In the fall of 2005, for example, Kerry was among the first to defend Murtha, a Pennsylvania Democrat and decorated former Marine Corps officer, against right-wing attacks following Murtha's vociferous opposition to the Iraq war. Kerry took the Senate floor to defend Murtha, a fellow Vietnam veteran, and took part in grass-roots efforts to highlight Murtha's courageous military service.

A year later, Kerry stood up for Patrick Murphy, an Iraq war veteran trying to unseat Representative Michael Fitzpatrick in the Philadelphia suburbs. Fitzpatrick had enlisted military veterans to attack Murphy's service record; Murphy won the election.

"It disgusts me that a congressman who has never worn the uniform of our country stands there in silence as a veteran home from Iraq has his service disparaged," Kerry wrote at the time in a statement posted on numerous blogs and published in news reports.

Salacious political rumors and whisper campaigns are as old as American politics, but the advent of the Internet has made it more difficult for a candidate to bring them under control.

The falsehoods about Obama are the latest example. A chain e-mail falsely reports that Obama is a Muslim who was indoctrinated as a youth in a radical Islamist academy when his family lived in Indonesia. It also incorrectly alleges he was sworn in as a senator using a Koran and is anti-American for refusing to put his hand over his heart during the Pledge of Allegiance.
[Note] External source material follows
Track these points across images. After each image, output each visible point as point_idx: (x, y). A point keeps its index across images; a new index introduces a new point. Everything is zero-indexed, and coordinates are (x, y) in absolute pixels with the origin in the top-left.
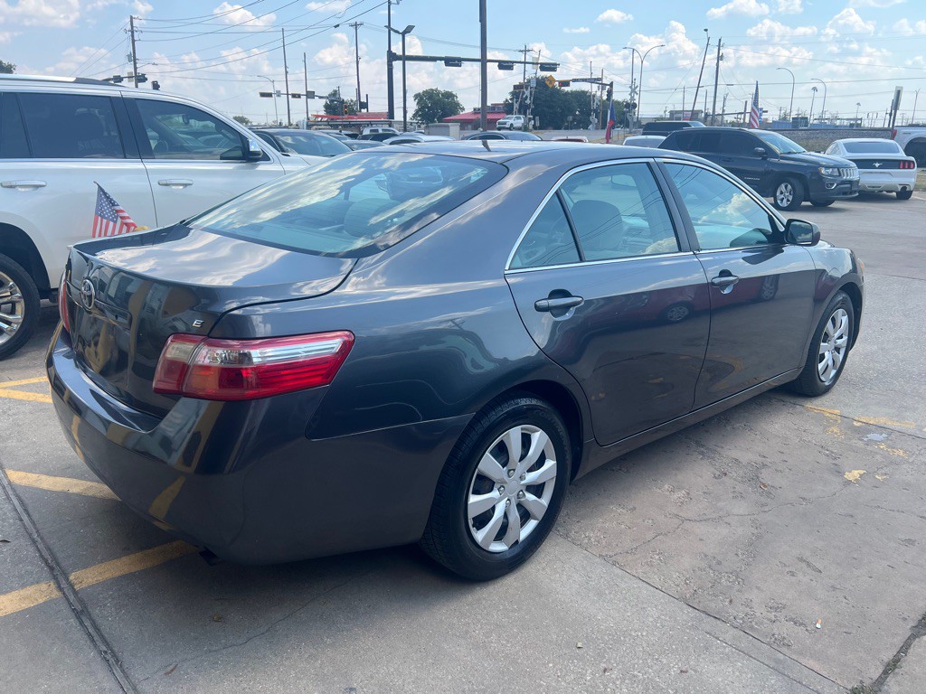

Obama is a member of the United Church of Christ in Chicago, used his family's Bible for his Senate swearing-in ceremony, and has led the pledge in the Senate.

Though the rumors have repeatedly been debunked, the e-mail that spread them has reportedly shown up recently on a Republican Party website and has been widely distributed in South Carolina, where Democrats vote in a primary Saturday.

In a taped telephone message, Kerry tells South Carolina voters: "I can assure you, [Obama] lives his Christian faith, and that's the only faith he's ever practiced. So if you get an ugly e-mail with false rumors, do your part to shoot down 'swift boating.' "

But Kerry worries the political smear tactics will only get worse.

"The attacks in 2004 started as an anonymous e-mail campaign," he said in the interview yesterday. "This is a highly developed process by which [Republicans] try to destroy people on a personal level. l think it's cowardly and I dislike it intensely."